In the past few weeks, we’ve seen a rash of issues rear their ugly heads in the technology industry. Google integrating Google+ into search results, and unifying its privacy policies. Path and its privacy issues. The state of low-quality link-bait blogging. Apple, Foxconn and working practices. Finally, today, the Wall Street Journal publishing a report accusing dozens of websites – including Google – of circumventing security measures for the tracking of users.
The common denominator of each of these situations isn’t that the companies are evil, or that the shareholders demand too much from executives. Instead, the common denominator is that all of the above products are cheaper, better or free as a result of shortcuts. Shortcuts that were implemented because of demands from users, customers and consumers. That means that in the end, one person is at fault for these ‘scandals’:
You (and me).
For a bit of back story, let’s look at one of the biggest providers of free software: Google. Google is successful because it organizes information, whether it is a webpage, a list of directions or an email. It sorts it, organizes it, simplifies it and then provides it for free. However, Google is still a company and needs to make money somewhere. What does Google ask for in exchange for this neatly packaged public information? Private, personal information. This is a deal every user of Google makes, whether they know it or not.

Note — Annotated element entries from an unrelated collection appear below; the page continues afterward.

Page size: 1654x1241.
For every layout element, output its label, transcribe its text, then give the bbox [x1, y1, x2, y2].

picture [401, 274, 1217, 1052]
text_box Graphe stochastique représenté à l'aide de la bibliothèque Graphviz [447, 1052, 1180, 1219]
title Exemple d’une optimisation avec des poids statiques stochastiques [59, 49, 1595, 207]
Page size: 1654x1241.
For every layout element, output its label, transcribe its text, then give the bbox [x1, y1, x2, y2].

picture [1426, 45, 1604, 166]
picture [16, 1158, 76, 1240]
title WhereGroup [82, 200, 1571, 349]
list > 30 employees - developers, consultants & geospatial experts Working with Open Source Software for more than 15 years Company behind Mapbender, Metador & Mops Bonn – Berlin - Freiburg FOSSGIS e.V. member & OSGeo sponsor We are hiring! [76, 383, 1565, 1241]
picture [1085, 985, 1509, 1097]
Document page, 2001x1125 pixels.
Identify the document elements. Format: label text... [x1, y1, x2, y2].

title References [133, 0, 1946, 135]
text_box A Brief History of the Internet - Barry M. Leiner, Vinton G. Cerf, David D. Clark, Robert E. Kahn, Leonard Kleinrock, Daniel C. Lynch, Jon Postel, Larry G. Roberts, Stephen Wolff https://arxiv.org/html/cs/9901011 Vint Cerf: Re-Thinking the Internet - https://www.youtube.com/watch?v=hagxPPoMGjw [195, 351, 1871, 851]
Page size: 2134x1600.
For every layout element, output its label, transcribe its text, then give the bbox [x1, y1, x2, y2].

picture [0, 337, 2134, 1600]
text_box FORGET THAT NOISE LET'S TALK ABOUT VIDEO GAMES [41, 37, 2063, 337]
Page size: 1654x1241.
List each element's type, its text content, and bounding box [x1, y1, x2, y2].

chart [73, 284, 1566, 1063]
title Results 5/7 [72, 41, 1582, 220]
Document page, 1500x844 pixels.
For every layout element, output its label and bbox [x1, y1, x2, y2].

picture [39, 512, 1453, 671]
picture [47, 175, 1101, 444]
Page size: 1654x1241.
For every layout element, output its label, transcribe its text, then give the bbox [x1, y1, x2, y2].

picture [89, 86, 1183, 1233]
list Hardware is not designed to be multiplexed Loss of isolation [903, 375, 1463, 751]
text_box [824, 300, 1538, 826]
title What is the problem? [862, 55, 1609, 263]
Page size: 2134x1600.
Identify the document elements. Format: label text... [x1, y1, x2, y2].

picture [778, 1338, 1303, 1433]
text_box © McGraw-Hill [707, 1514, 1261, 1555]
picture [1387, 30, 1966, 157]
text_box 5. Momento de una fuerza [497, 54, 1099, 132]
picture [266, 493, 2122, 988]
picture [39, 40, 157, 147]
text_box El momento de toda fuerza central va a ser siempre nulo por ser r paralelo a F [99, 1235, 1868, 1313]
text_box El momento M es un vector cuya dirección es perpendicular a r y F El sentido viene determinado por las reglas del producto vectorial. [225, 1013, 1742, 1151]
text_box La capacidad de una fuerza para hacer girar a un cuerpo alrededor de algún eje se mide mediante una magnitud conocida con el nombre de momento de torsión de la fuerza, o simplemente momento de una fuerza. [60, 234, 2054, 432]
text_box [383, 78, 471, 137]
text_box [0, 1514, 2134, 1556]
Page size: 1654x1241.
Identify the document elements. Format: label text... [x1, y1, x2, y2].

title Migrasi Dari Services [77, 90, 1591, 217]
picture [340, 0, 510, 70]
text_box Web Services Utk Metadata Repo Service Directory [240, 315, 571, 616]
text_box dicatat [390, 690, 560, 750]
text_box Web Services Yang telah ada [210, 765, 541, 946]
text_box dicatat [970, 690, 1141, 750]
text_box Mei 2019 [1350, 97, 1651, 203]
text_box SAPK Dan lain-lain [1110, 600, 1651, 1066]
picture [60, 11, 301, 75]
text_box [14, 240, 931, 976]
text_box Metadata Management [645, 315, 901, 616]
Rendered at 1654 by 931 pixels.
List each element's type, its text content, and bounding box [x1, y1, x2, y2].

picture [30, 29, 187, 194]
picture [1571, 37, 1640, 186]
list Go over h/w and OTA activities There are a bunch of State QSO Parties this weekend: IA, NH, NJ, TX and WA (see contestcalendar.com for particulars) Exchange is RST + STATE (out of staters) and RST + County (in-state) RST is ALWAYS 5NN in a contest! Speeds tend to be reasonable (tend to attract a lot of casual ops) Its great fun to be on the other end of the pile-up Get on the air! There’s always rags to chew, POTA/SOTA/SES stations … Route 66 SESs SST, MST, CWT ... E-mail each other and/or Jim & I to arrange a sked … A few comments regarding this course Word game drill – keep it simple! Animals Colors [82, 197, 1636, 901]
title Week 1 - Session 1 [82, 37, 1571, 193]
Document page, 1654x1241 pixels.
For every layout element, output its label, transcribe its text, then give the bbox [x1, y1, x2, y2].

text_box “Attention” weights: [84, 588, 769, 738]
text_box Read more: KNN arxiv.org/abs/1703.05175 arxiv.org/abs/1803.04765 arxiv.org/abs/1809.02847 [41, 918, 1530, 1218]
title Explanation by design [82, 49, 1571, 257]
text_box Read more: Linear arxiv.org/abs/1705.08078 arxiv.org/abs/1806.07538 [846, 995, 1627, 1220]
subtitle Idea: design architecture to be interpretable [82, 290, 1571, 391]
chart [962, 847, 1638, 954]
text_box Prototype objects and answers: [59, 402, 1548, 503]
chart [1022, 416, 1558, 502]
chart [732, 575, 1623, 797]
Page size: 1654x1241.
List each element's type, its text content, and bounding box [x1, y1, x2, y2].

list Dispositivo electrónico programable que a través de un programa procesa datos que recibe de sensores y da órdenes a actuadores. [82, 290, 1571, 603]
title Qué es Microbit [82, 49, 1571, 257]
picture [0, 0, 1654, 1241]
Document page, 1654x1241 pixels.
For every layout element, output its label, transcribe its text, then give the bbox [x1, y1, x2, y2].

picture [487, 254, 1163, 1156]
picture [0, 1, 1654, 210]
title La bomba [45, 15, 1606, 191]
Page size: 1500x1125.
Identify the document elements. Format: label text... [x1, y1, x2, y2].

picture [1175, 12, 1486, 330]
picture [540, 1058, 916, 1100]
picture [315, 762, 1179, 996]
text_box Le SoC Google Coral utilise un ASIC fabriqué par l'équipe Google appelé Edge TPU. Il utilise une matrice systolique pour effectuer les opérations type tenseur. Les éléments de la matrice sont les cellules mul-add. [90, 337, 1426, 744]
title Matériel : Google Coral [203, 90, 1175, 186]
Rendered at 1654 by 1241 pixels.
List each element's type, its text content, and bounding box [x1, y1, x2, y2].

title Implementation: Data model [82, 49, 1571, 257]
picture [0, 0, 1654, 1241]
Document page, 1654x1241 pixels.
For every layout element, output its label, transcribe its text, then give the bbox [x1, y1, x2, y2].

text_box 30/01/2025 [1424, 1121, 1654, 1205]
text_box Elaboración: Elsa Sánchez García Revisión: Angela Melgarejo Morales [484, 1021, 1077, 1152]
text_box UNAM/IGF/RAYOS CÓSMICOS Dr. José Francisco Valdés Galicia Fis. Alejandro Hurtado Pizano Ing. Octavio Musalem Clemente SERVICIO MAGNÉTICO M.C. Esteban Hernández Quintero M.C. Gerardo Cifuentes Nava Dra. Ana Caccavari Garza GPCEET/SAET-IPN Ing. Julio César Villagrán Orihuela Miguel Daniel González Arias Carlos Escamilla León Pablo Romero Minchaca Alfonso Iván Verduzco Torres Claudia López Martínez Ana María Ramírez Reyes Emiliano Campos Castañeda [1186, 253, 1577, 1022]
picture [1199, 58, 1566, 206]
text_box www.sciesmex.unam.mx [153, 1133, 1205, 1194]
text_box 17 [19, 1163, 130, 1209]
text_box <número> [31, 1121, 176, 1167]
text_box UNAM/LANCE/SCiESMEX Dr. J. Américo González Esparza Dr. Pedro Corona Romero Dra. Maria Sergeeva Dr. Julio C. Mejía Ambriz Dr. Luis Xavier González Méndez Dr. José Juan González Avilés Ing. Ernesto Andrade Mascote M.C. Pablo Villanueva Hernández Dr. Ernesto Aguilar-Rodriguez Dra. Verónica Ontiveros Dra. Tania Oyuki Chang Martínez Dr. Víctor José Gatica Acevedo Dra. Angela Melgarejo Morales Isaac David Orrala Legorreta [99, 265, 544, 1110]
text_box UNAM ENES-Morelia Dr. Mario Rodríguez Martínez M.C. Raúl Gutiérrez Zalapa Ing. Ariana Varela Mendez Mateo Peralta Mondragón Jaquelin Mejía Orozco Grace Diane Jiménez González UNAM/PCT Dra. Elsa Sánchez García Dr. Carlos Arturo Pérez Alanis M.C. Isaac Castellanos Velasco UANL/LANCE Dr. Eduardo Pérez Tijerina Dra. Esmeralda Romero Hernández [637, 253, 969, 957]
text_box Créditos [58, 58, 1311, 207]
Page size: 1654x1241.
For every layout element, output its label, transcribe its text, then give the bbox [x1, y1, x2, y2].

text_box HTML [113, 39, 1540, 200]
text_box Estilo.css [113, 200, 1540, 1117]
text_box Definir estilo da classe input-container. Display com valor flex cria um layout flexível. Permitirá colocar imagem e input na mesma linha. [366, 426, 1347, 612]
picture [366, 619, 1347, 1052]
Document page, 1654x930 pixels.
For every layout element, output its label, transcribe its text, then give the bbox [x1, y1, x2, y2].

What do people choose? The vast majority choose not to pay attention to this. Instead, they make use of Google, Facebook and Twitter with the expectation that the services are free and always will remain so. They buy relatively inexpensive iPads that take advantage of loose labor laws in China, in exchange for cheaper devices that reach the market quicker. Then, when The New York Times or The Wall Street Journal publishes a report about “breaches of user trust”, people blow a gasket. Do you know why these companies do these things time and time again? They need to, to remain competitive and to satisfy the customer’s demands. If we were paying for Google Search, Google wouldn’t be putting ads up, now would it?
Not only is this behavior par for the course on both sides of the table, but it is also damaging to the technology ecosystem in the long run. New companies are forced to create products that are free and simple, yet must do so without the backing of a major corporation like Google.
Take, for example, Path. The company relaunched its marquee application with an intuitive design and a near seamless experience. One of the important features is the “finding friends” section. To make this is painless as possible for the user – as the user
demands expects – Path automated the process. This speeds up the task, makes it appear magical for the user, and simplifies the application (simple is somewhat of a buzzword in the technology community right now). Why did Path do this? So that it could make the best application it knew how to. The type of application the user expects.
That’s just one application, but it extends to almost every other application. When you are developing the next big thing, you are faced with three demands. The first is that no one wants to pay even $0.99 for a useful application, so you must find another way to make money (we’re not getting into the fact that the device it runs on costs hundreds of dollars). The second is that users expect everything to be free, because that is what they’ve been conditioned to expect from any number of large companies. The third is that it must be an amazing and revolutionary application. Seems impossible to make an amazing application for free, doesn’t it? Well, it is.
Now, with companies like Apple, its products are clearly not free. However, that does not mean Apple isn’t making compromises to keep customers happy. Rather, Apple maintains relations with Chinese factories because they are cheaper, but also because they are faster. This is a topic that The New York Times covered recently, and it is reinforced every time you see a factory come online in China and whip out 100,000 iPads per day. Why does Apple do this? Because the customer wants an iPad, and they want it right now.
With these demands being placed on companies, we should all remember something in the future. Google offers you free email. Facebook offers you access to your friends. Path gives you a seamless experience. Apple provides cheaper hardware with quick turnaround. They do all of these things because you, the user, the customer, the consumer, demanded it.
You did it because you are impatient – I did too! – and because you don’t want to spend money. These are reasonable excuses, but we have to remember something. These are still companies, and although we don’t have to pay money, we pay for it with something else.
We should remember this, because nothing is for free.